* _Exercise prompt_
Repeat all the data word for word.

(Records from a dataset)
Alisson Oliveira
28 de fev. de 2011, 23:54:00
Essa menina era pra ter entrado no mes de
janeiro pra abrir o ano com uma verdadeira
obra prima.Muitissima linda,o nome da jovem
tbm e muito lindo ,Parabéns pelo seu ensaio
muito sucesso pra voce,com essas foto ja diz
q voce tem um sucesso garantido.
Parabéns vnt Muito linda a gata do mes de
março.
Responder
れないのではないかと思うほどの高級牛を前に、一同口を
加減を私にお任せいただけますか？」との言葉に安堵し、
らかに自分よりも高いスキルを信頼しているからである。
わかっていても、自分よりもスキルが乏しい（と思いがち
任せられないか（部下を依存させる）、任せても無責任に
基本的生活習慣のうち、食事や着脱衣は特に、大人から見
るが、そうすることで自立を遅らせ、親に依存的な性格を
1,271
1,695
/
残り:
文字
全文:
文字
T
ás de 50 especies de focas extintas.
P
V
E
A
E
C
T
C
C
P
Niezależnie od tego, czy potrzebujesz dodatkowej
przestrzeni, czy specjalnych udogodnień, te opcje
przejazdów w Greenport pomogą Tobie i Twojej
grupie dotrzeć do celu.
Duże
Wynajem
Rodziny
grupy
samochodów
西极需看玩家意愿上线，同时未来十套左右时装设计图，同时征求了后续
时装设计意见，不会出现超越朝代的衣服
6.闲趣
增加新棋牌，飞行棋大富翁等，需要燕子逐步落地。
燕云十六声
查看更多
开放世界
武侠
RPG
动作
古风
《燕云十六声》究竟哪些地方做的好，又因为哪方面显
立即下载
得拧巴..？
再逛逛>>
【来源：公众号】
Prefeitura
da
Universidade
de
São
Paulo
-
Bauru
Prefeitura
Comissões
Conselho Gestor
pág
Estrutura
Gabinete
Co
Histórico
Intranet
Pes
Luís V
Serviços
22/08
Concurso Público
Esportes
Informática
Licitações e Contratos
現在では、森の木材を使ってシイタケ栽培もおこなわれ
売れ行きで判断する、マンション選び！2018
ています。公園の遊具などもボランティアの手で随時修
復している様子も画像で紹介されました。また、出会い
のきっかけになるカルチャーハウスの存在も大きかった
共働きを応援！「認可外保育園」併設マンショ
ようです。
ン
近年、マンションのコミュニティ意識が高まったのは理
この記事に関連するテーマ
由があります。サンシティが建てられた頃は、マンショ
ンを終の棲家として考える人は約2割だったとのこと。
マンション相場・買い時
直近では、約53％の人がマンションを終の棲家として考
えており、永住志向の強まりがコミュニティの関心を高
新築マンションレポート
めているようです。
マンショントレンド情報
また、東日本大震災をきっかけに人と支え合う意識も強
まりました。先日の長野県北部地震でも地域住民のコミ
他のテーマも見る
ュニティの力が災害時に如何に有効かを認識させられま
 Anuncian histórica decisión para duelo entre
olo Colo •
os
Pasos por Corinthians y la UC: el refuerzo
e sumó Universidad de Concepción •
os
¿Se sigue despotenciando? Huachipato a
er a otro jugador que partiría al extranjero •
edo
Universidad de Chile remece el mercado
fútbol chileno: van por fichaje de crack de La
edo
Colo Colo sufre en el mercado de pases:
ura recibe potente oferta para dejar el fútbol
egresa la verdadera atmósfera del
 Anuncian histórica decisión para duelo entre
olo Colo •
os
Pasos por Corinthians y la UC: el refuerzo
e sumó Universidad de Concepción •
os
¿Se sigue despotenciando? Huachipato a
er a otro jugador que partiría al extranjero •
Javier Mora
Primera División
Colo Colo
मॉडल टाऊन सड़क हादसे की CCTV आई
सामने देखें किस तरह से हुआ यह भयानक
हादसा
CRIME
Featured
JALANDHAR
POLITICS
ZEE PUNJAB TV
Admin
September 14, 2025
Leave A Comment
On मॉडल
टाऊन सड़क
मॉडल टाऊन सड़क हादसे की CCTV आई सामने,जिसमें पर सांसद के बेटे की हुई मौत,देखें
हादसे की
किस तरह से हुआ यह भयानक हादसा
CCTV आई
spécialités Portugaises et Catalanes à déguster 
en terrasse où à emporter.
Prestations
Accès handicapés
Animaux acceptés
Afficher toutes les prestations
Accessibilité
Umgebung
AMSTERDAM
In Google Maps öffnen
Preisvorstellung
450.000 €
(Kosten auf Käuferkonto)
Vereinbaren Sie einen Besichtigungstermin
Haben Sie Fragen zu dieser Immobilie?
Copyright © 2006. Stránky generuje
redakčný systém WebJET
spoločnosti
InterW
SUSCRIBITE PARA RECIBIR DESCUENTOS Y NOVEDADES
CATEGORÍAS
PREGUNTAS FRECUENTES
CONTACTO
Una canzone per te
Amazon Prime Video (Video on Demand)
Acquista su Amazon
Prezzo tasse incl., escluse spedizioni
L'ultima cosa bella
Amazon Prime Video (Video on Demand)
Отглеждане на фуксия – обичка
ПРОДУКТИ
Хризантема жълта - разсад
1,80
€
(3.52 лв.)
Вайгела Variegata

* _Completed exercise_
Alisson Oliveira
28 de fev. de 2011, 23:54:00
Essa menina era pra ter entrado no mes de
janeiro pra abrir o ano com uma verdadeira
obra prima.Muitissima linda,o nome da jovem
tbm e muito lindo ,Parabéns pelo seu ensaio
muito sucesso pra voce,com essas foto ja diz
q voce tem um sucesso garantido.
Parabéns vnt Muito linda a gata do mes de
março.
Responder
れないのではないかと思うほどの高級牛を前に、一同口を
加減を私にお任せいただけますか？」との言葉に安堵し、
らかに自分よりも高いスキルを信頼しているからである。
わかっていても、自分よりもスキルが乏しい（と思いがち
任せられないか（部下を依存させる）、任せても無責任に
基本的生活習慣のうち、食事や着脱衣は特に、大人から見
るが、そうすることで自立を遅らせ、親に依存的な性格を
1,271
1,695
/
残り:
文字
全文:
文字
T
ás de 50 especies de focas extintas.
P
V
E
A
E
C
T
C
C
P
Niezależnie od tego, czy potrzebujesz dodatkowej
przestrzeni, czy specjalnych udogodnień, te opcje
przejazdów w Greenport pomogą Tobie i Twojej
grupie dotrzeć do celu.
Duże
Wynajem
Rodziny
grupy
samochodów
西极需看玩家意愿上线，同时未来十套左右时装设计图，同时征求了后续
时装设计意见，不会出现超越朝代的衣服
6.闲趣
增加新棋牌，飞行棋大富翁等，需要燕子逐步落地。
燕云十六声
查看更多
开放世界
武侠
RPG
动作
古风
《燕云十六声》究竟哪些地方做的好，又因为哪方面显
立即下载
得拧巴..？
再逛逛>>
【来源：公众号】
Prefeitura
da
Universidade
de
São
Paulo
-
Bauru
Prefeitura
Comissões
Conselho Gestor
pág
Estrutura
Gabinete
Co
Histórico
Intranet
Pes
Luís V
Serviços
22/08
Concurso Público
Esportes
Informática
Licitações e Contratos
現在では、森の木材を使ってシイタケ栽培もおこなわれ
売れ行きで判断する、マンション選び！2018
ています。公園の遊具などもボランティアの手で随時修
復している様子も画像で紹介されました。また、出会い
のきっかけになるカルチャーハウスの存在も大きかった
共働きを応援！「認可外保育園」併設マンショ
ようです。
ン
近年、マンションのコミュニティ意識が高まったのは理
この記事に関連するテーマ
由があります。サンシティが建てられた頃は、マンショ
ンを終の棲家として考える人は約2割だったとのこと。
マンション相場・買い時
直近では、約53％の人がマンションを終の棲家として考
えており、永住志向の強まりがコミュニティの関心を高
新築マンションレポート
めているようです。
マンショントレンド情報
また、東日本大震災をきっかけに人と支え合う意識も強
まりました。先日の長野県北部地震でも地域住民のコミ
他のテーマも見る
ュニティの力が災害時に如何に有効かを認識させられま
 Anuncian histórica decisión para duelo entre
olo Colo •
os
Pasos por Corinthians y la UC: el refuerzo
e sumó Universidad de Concepción •
os
¿Se sigue despotenciando? Huachipato a
er a otro jugador que partiría al extranjero •
edo
Universidad de Chile remece el mercado
fútbol chileno: van por fichaje de crack de La
edo
Colo Colo sufre en el mercado de pases:
ura recibe potente oferta para dejar el fútbol
egresa la verdadera atmósfera del
 Anuncian histórica decisión para duelo entre
olo Colo •
os
Pasos por Corinthians y la UC: el refuerzo
e sumó Universidad de Concepción •
os
¿Se sigue despotenciando? Huachipato a
er a otro jugador que partiría al extranjero •
Javier Mora
Primera División
Colo Colo
मॉडल टाऊन सड़क हादसे की CCTV आई
सामने देखें किस तरह से हुआ यह भयानक
हादसा
CRIME
Featured
JALANDHAR
POLITICS
ZEE PUNJAB TV
Admin
September 14, 2025
Leave A Comment
On मॉडल
टाऊन सड़क
मॉडल टाऊन सड़क हादसे की CCTV आई सामने,जिसमें पर सांसद के बेटे की हुई मौत,देखें
हादसे की
किस तरह से हुआ यह भयानक हादसा
CCTV आई
spécialités Portugaises et Catalanes à déguster 
en terrasse où à emporter.
Prestations
Accès handicapés
Animaux acceptés
Afficher toutes les prestations
Accessibilité
Umgebung
AMSTERDAM
In Google Maps öffnen
Preisvorstellung
450.000 €
(Kosten auf Käuferkonto)
Vereinbaren Sie einen Besichtigungstermin
Haben Sie Fragen zu dieser Immobilie?
Copyright © 2006. Stránky generuje
redakčný systém WebJET
spoločnosti
InterW
SUSCRIBITE PARA RECIBIR DESCUENTOS Y NOVEDADES
CATEGORÍAS
PREGUNTAS FRECUENTES
CONTACTO
Una canzone per te
Amazon Prime Video (Video on Demand)
Acquista su Amazon
Prezzo tasse incl., escluse spedizioni
L'ultima cosa bella
Amazon Prime Video (Video on Demand)
Отглеждане на фуксия – обичка
ПРОДУКТИ
Хризантема жълта - разсад
1,80
€
(3.52 лв.)
Вайгела Variegata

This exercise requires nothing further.